Before-and-after change data:
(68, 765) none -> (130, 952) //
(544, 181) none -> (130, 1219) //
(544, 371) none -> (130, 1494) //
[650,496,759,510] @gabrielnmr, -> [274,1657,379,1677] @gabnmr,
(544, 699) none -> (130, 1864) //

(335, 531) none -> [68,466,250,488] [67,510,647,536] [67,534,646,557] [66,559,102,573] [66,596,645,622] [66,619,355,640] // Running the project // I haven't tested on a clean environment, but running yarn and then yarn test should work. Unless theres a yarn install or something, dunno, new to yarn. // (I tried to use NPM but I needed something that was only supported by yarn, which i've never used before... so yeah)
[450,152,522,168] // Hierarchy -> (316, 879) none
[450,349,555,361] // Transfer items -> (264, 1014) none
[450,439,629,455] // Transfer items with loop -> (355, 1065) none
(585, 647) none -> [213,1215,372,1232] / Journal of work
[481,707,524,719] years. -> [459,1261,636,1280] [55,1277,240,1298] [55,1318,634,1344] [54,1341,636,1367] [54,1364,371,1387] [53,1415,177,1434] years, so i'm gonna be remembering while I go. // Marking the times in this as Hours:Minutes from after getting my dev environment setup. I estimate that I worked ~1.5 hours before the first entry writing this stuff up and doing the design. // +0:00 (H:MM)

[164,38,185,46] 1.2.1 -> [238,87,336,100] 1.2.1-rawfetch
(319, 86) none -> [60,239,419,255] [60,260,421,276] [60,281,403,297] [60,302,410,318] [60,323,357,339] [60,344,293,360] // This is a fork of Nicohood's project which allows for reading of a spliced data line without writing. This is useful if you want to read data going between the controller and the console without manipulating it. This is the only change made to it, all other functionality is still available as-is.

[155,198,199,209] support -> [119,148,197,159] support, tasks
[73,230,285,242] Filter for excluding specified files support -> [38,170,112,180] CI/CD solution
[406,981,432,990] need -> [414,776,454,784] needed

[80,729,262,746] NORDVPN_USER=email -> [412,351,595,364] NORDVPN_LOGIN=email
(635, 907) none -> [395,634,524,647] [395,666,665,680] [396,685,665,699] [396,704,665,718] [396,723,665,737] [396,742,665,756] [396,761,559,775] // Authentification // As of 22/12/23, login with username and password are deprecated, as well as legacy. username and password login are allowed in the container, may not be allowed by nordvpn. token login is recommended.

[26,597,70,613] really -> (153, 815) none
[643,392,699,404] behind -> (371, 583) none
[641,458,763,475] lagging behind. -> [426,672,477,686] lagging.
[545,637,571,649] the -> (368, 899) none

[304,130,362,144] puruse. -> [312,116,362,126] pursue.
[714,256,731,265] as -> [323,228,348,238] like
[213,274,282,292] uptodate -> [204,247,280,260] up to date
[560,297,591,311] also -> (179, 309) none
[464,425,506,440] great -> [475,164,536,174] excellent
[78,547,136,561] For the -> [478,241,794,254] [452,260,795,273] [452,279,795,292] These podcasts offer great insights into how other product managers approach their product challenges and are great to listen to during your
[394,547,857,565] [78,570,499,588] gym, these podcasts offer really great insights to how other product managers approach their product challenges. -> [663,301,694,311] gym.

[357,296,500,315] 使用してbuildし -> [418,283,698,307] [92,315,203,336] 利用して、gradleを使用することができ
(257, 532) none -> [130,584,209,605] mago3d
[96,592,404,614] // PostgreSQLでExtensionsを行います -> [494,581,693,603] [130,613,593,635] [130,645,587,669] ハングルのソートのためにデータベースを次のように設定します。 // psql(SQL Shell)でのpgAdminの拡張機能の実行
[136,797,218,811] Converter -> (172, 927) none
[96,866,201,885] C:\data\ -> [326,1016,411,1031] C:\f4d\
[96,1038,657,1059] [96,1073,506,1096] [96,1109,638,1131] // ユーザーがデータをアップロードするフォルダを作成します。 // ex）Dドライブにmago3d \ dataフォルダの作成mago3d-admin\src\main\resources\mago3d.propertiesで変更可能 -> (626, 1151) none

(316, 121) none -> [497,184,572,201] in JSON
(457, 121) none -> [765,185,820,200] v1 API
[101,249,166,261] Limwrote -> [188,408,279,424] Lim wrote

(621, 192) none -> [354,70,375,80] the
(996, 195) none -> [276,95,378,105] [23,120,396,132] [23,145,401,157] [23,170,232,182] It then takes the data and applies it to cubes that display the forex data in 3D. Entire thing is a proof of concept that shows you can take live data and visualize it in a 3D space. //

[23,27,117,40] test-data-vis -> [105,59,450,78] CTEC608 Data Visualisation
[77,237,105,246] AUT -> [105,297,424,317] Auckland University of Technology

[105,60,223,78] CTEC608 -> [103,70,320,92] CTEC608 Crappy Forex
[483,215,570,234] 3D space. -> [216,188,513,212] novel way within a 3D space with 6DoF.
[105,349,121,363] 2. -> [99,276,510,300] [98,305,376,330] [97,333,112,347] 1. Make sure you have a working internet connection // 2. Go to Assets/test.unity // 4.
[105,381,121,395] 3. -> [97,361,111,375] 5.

◆ Task prompt:
Lines holding the word "only" are the answer; copy each one from the records above.

◆ Result of the task:
(335, 531) none -> [68,466,250,488] [67,510,647,536] [67,534,646,557] [66,559,102,573] [66,596,645,622] [66,619,355,640] // Running the project // I haven't tested on a clean environment, but running yarn and then yarn test should work. Unless theres a yarn install or something, dunno, new to yarn. // (I tried to use NPM but I needed something that was only supported by yarn, which i've never used before... so yeah)
(319, 86) none -> [60,239,419,255] [60,260,421,276] [60,281,403,297] [60,302,410,318] [60,323,357,339] [60,344,293,360] // This is a fork of Nicohood's project which allows for reading of a spliced data line without writing. This is useful if you want to read data going between the controller and the console without manipulating it. This is the only change made to it, all other functionality is still available as-is.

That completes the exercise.